* **WHAT YOU NEED TO DO**
Transcribe the entries exactly as given and skip whatever images they hold.

** DATA FOR THIS TASK follows **

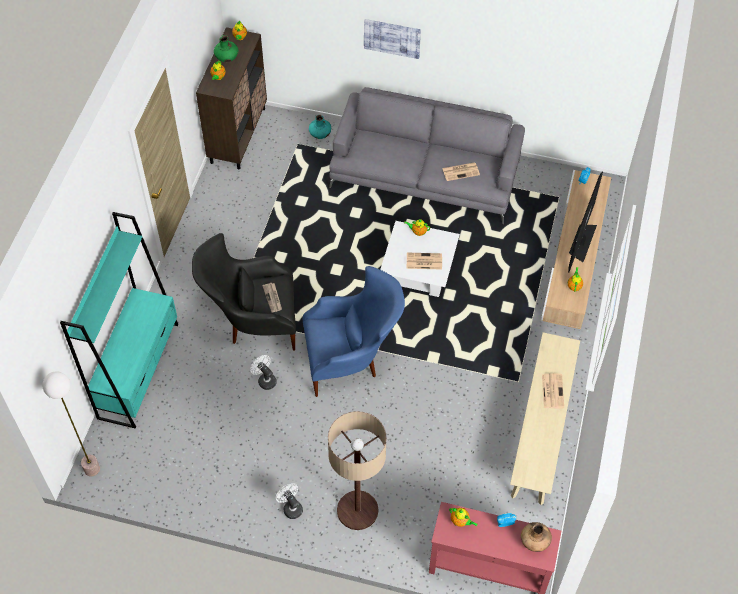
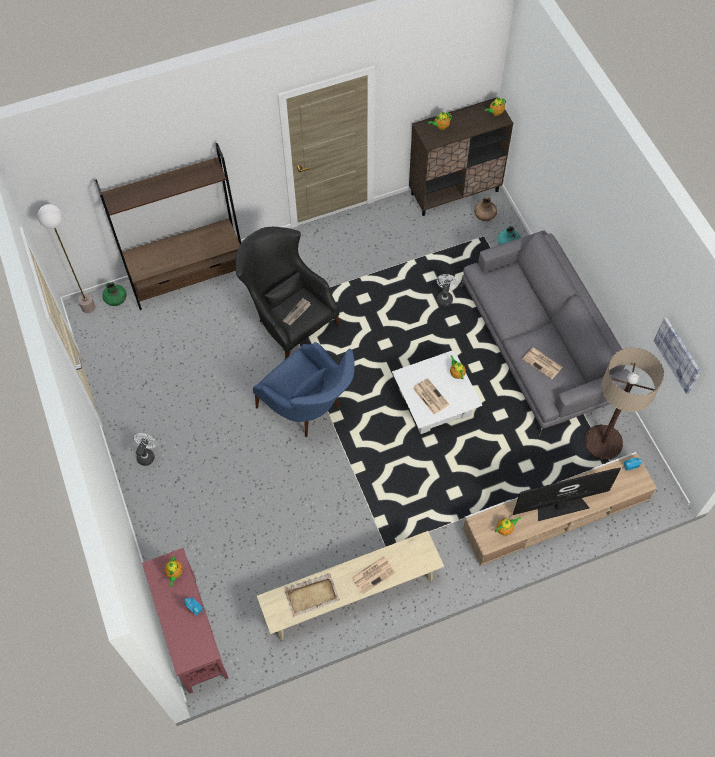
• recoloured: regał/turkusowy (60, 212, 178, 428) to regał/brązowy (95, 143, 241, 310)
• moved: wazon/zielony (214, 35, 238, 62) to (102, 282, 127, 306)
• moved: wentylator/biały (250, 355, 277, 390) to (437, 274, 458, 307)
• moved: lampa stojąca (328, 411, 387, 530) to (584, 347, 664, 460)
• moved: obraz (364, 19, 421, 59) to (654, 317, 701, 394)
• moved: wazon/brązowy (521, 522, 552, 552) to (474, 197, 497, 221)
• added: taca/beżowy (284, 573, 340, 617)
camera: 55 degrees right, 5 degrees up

** End of DATA FOR THIS TASK **

* **PROBLEM SOLUTION**
• recoloured: regał/turkusowy (60, 212, 178, 428) to regał/brązowy (95, 143, 241, 310)
• moved: wazon/zielony (214, 35, 238, 62) to (102, 282, 127, 306)
• moved: wentylator/biały (250, 355, 277, 390) to (437, 274, 458, 307)
• moved: lampa stojąca (328, 411, 387, 530) to (584, 347, 664, 460)
• moved: obraz (364, 19, 421, 59) to (654, 317, 701, 394)
• moved: wazon/brązowy (521, 522, 552, 552) to (474, 197, 497, 221)
• added: taca/beżowy (284, 573, 340, 617)
camera: 55 degrees right, 5 degrees up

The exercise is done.